= Oral contraceptive pill =

Oral contraceptive pills (OCPs), also known as birth control pills, are medications taken by mouth for the purpose of birth control. The introduction of the birth control pill ("the pill") in 1960 revolutionized the options for contraception, sparking vibrant discussion in the scientific and social science literature and the media. Much attention focused on issues of women's rights, including ethics and personal choice. But these medications also introduced new questions about risk.

== Female ==
Two types of female oral contraceptive pills, taken once per day, are widely available:

- The combined oral contraceptive pill contains estrogen and a progestin; colloquially known as "the pill".
- The progestogen-only pill, colloquially known as "the minipill".
For perfect use (regular use according to the prescriber's instructions), it is 99% effective. For typical use, it is 91% effective, primarily due to non-adherence with the recommended daily dosing regimen. Side effects of the pill may include headache, dizziness, nausea, sore breasts, mood changes, acne (though it may also help reduce acne, along with certain types of cancer and other sources of medical risk), and bloating.
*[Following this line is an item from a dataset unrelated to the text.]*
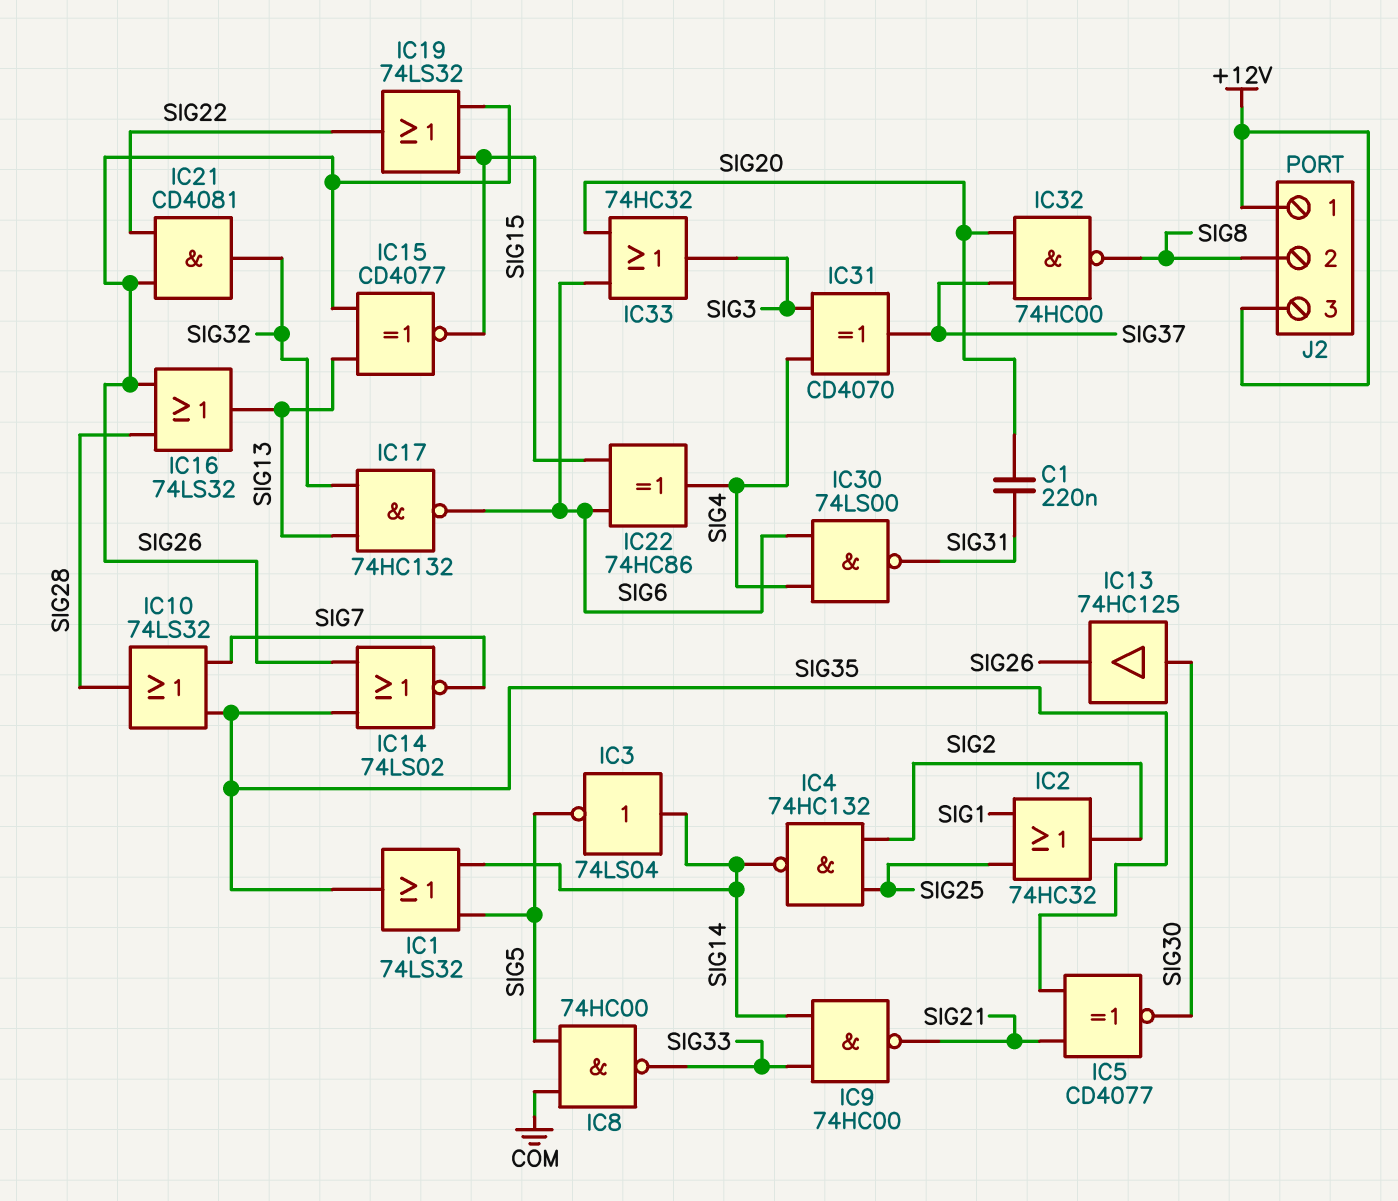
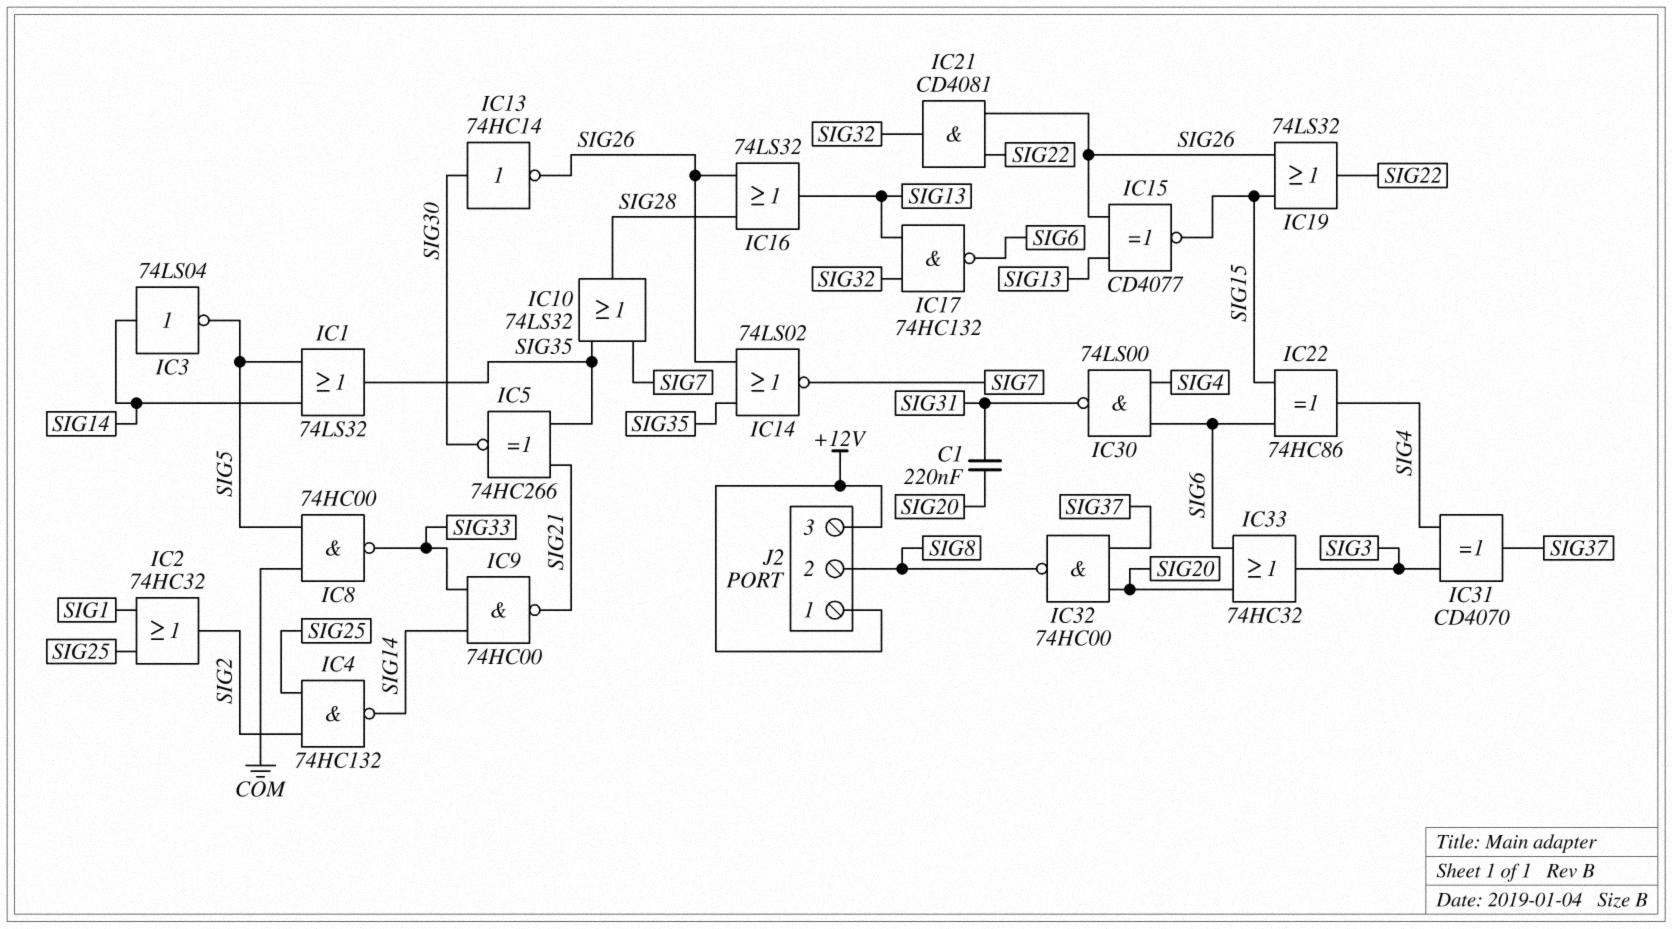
IC5: XNOR CD4077 (in SIG21, in SIG35, out SIG30) -> XNOR 74HC266 (in SIG21, in SIG35, out SIG30)
IC13: buffer 74HC125 (in SIG30, out SIG26) -> NOT 74HC14 (in SIG30, out SIG26)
One pill offers the benefit of only having to be taken once a week:

- Ormeloxifene, a selective estrogen receptor modulator

Emergency contraception pills ("morning after pills") are taken at the time of intercourse, or within a few days afterwards:

- Levonorgestrel, sold under the brand name Plan B
- Ulipristal acetate
- Mifepristone and misoprostol, when used in combination, are more than 95% effective during the first 50 days of pregnancy.

===Side effects===
Breast cancer: studies show a higher risk of breast cancer among active users of hormonal contraceptives (especially oral contraceptive pills) compared to non-users. This study also specifically mentioned that it is the estrogen that plays the role regarding the development of breast cancer, while the role for progestin is still unclear.

Stroke: stroke is considered another side-effect for hormonal contraceptives and more importantly oral contraceptives, more importantly in the first year of use.

Depression: Evidence shows that use of oral contraceptives is associated with an increase in the risk of depression. Although the risk declines with continuation, there is still a higher risk of depression among ever users and non-users of oral contraceptives.

== Male ==
- Male oral contraceptives are not available commercially, although several types are under research and development.